**GIVEN INSTRUCTION:**
Print the lines of the listing below word for word, starting at the line that contains "per sample 1h37." and ending at the final line of the listing, with both of those lines included.

◆ ◆ ◆ ◆ ◆

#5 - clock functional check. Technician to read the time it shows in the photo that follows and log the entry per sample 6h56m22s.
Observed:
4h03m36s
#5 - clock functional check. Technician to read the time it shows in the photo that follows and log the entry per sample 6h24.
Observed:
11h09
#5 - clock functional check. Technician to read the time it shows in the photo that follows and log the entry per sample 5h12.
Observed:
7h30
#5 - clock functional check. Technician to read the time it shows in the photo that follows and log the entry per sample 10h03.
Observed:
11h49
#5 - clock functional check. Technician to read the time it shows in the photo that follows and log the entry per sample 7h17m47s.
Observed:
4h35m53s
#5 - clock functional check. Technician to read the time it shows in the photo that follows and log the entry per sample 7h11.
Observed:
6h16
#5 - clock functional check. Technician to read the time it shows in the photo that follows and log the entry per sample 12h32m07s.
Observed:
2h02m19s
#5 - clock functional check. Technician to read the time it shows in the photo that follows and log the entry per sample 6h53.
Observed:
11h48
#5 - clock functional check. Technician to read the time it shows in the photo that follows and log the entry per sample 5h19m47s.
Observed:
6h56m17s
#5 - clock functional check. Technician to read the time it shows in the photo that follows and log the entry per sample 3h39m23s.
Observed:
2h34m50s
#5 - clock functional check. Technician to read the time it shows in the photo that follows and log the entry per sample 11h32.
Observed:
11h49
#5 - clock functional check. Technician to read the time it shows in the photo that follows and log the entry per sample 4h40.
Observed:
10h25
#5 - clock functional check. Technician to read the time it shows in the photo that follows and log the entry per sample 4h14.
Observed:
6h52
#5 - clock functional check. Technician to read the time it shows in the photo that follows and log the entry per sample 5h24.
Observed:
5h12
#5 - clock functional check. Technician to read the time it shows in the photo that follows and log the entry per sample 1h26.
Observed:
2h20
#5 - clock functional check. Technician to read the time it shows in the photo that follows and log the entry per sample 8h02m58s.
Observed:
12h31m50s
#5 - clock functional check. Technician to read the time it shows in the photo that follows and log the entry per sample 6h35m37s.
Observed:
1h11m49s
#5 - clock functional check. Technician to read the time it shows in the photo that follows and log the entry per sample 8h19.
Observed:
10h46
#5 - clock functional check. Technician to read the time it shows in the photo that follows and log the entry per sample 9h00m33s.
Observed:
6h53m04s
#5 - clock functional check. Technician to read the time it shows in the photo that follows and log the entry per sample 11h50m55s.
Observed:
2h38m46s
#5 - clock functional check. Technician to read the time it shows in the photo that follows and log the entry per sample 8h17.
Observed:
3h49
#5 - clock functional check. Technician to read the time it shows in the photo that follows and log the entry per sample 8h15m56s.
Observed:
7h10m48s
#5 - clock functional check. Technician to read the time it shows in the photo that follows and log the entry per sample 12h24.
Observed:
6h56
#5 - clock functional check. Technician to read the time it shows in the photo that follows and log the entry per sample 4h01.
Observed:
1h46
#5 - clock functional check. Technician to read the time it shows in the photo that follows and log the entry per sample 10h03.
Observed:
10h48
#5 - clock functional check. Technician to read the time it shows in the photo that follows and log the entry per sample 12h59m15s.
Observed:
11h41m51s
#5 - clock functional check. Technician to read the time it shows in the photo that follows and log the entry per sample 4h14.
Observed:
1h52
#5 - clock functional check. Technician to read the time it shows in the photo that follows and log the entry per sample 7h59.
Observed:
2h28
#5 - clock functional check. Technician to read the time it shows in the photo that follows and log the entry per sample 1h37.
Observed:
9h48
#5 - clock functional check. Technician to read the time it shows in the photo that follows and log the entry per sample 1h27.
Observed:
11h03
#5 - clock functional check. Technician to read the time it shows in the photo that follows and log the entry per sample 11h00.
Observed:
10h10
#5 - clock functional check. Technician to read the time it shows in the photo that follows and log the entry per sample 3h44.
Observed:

◆ ◆ ◆ ◆ ◆

**CORRECT RESPONSE:**
#5 - clock functional check. Technician to read the time it shows in the photo that follows and log the entry per sample 1h37.
Observed:
9h48
#5 - clock functional check. Technician to read the time it shows in the photo that follows and log the entry per sample 1h27.
Observed:
11h03
#5 - clock functional check. Technician to read the time it shows in the photo that follows and log the entry per sample 11h00.
Observed:
10h10
#5 - clock functional check. Technician to read the time it shows in the photo that follows and log the entry per sample 3h44.
Observed:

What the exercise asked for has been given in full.